The final compositions put an interesting spin on the idea of portraiture. Traditional portraits reflect a specific individual in a particular place and time. There are many more possibilities with Weingarten’s formula; the elements say quite a bit about how these people would like to be remembered. In many cases, they included the places where they began life as a reminder of how far they have come. Many included educational institutions or inspirational places that helped shape who they became. Interestingly, a large number included references to philanthropic organizations they have either founded or become involved with.
Even more interesting is what is left out. For example, nowhere in Colin Powell’s list is anything related to his four years working in the White House with George W. Bush.

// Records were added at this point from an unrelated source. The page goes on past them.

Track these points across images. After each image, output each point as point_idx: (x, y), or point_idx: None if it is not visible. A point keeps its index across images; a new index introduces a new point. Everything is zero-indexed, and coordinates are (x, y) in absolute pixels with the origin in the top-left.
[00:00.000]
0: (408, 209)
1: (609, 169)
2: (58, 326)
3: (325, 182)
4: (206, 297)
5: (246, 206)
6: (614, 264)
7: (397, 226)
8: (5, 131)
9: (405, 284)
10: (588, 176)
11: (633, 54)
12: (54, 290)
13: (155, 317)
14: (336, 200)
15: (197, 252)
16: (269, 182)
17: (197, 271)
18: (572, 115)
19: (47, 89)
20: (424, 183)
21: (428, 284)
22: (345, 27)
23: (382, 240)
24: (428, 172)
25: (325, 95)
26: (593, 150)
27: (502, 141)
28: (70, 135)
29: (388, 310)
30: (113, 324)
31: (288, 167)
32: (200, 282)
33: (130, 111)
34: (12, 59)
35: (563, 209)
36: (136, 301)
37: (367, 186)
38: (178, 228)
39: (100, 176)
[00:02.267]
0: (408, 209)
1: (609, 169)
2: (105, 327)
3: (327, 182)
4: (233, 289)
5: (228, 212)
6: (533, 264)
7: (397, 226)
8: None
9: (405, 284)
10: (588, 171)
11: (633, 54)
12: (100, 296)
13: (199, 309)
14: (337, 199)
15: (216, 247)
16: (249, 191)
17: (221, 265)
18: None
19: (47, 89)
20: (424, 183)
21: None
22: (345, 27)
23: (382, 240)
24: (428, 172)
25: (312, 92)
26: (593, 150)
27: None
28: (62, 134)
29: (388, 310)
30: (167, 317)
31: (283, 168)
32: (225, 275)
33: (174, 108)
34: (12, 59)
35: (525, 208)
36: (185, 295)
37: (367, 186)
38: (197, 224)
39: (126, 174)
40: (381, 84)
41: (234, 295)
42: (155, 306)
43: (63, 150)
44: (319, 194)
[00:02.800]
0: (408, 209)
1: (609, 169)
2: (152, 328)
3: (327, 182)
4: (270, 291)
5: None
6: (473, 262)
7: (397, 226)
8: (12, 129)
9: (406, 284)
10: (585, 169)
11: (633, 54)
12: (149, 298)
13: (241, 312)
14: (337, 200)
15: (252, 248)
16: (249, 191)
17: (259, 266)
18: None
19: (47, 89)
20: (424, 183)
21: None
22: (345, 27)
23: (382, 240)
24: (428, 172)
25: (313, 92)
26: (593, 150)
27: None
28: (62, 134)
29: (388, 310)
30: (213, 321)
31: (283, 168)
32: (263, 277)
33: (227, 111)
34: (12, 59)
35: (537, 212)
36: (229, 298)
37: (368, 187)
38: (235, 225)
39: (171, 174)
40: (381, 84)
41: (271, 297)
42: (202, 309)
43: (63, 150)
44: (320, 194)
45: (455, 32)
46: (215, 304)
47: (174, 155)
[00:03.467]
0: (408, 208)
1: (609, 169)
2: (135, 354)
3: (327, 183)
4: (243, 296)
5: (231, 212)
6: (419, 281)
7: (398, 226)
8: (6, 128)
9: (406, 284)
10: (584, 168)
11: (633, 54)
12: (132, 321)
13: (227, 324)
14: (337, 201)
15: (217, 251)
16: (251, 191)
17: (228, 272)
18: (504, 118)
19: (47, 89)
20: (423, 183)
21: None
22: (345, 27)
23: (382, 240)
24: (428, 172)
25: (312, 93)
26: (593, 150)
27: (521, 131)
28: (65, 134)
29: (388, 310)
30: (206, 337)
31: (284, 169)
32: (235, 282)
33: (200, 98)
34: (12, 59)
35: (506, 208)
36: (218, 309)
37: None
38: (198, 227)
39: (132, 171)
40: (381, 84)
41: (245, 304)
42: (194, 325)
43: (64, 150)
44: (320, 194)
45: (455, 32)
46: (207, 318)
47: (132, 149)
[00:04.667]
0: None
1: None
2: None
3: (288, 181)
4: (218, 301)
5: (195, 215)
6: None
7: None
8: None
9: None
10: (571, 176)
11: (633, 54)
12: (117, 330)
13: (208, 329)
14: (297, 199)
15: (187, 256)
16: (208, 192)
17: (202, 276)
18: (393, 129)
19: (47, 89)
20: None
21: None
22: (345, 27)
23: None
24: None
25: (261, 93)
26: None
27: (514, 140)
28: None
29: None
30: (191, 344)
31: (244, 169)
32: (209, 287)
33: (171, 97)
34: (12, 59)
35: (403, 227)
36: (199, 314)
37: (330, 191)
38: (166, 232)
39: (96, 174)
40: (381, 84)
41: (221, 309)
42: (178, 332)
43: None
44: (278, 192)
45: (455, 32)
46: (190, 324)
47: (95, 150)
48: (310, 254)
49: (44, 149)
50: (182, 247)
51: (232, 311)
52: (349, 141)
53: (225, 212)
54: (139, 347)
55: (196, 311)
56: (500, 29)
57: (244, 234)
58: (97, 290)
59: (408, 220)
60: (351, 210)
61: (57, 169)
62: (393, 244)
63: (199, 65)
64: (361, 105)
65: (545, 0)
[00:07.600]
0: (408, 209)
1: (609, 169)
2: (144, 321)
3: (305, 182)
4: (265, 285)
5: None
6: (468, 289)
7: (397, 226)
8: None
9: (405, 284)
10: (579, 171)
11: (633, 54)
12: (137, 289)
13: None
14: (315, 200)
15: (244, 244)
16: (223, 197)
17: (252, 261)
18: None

Visually, the works have problems. Not only is Weingarten required to take interesting photographs, but he then has to collage the elements into what he terms “translucent composites.” Sometimes, as in the portrait of Powell, he is successful in balancing the various elements, creating a range of tonal depth and a rich harmonious palette. But most of his compositions falter, relying too much on repetitive elements, a central focal point and bright, garish colors that continually fight against one another.
The series falls into a not-all-that-uncommon category: art that is more interesting to think about than to look at. It raises a number of questions about what constitutes a portrait and how individuals define their own legacy. I hope Cox continues this work. It portends a whole new field of photography made possible with digital technology.